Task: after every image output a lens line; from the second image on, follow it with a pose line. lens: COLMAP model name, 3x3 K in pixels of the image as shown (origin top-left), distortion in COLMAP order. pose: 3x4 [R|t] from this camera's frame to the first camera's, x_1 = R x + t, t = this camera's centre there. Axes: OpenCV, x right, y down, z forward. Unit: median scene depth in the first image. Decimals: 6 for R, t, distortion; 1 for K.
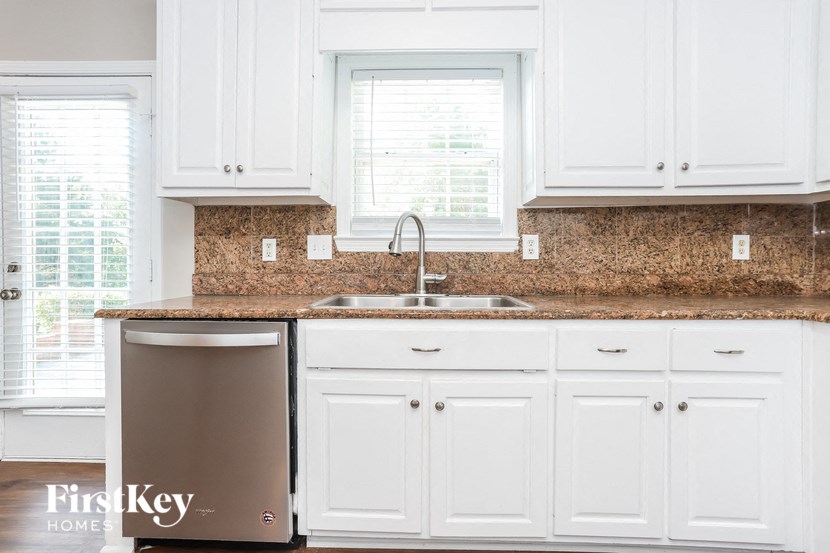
lens RADIAL K [[409.2, 0, 406.9], [0, 409.2, 260.0], [0, 0, 1]] dist [-0.020069, 0.004506]
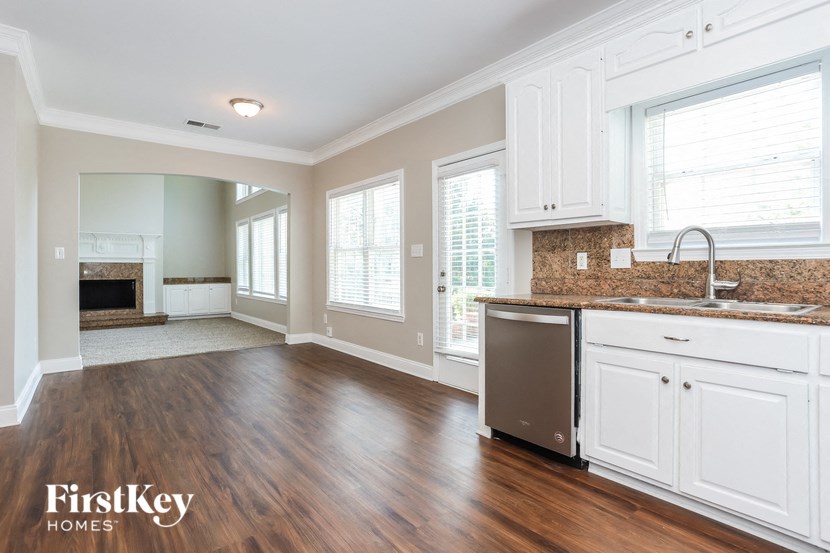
lens RADIAL K [[443.2, 0, 399.5], [0, 443.2, 269.5], [0, 0, 1]] dist [0.001213, -0.000221]
pose [[0.634723, -0.003903, -0.772730, 0.409877], [0.004555, 0.999989, -0.001309, 0.002009], [0.772726, -0.002689, 0.634734, -0.383140]]
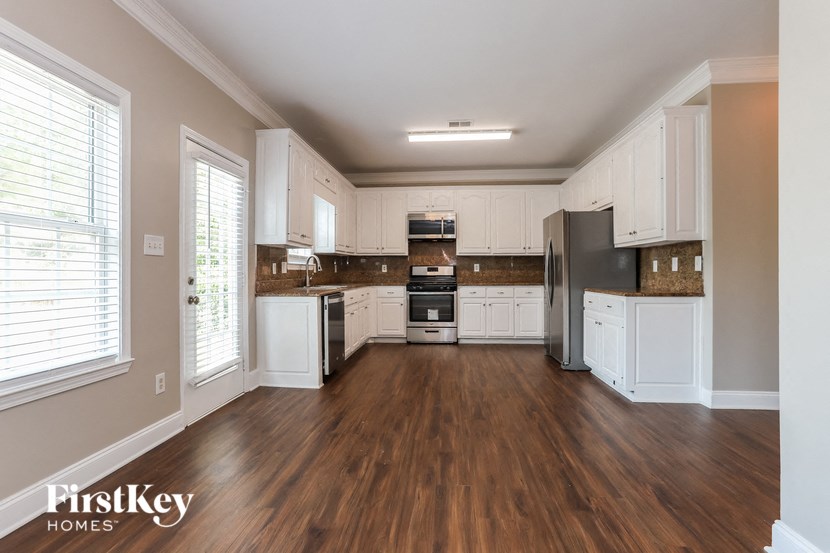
lens RADIAL K [[409.2, 0, 407.7], [0, 409.2, 270.2], [0, 0, 1]] dist [-0.020069, 0.004506]
pose [[0.032134, 0.000276, 0.999484, -2.480406], [-0.001054, 0.999999, -0.000242, -0.016935], [-0.999483, -0.001045, 0.032134, 0.256437]]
============================================================
Instructions to follow: Could you give back all of the material above word for word, with the pictures left out?

Task output:
Task: after every image output a lens line; from the second image on, follow it with a pose line. lens: COLMAP model name, 3x3 K in pixels of the image as shown (origin top-left), distortion in COLMAP order. pose: 3x4 [R|t] from this camera's frame to the first camera's, x_1 = R x + t, t = this camera's centre there. Axes: OpenCV, x right, y down, z forward. Unit: median scene depth in the first image. Decimals: 6 for R, t, distortion; 1 for K.
lens RADIAL K [[409.2, 0, 406.9], [0, 409.2, 260.0], [0, 0, 1]] dist [-0.020069, 0.004506]
lens RADIAL K [[443.2, 0, 399.5], [0, 443.2, 269.5], [0, 0, 1]] dist [0.001213, -0.000221]
pose [[0.634723, -0.003903, -0.772730, 0.409877], [0.004555, 0.999989, -0.001309, 0.002009], [0.772726, -0.002689, 0.634734, -0.383140]]
lens RADIAL K [[409.2, 0, 407.7], [0, 409.2, 270.2], [0, 0, 1]] dist [-0.020069, 0.004506]
pose [[0.032134, 0.000276, 0.999484, -2.480406], [-0.001054, 0.999999, -0.000242, -0.016935], [-0.999483, -0.001045, 0.032134, 0.256437]]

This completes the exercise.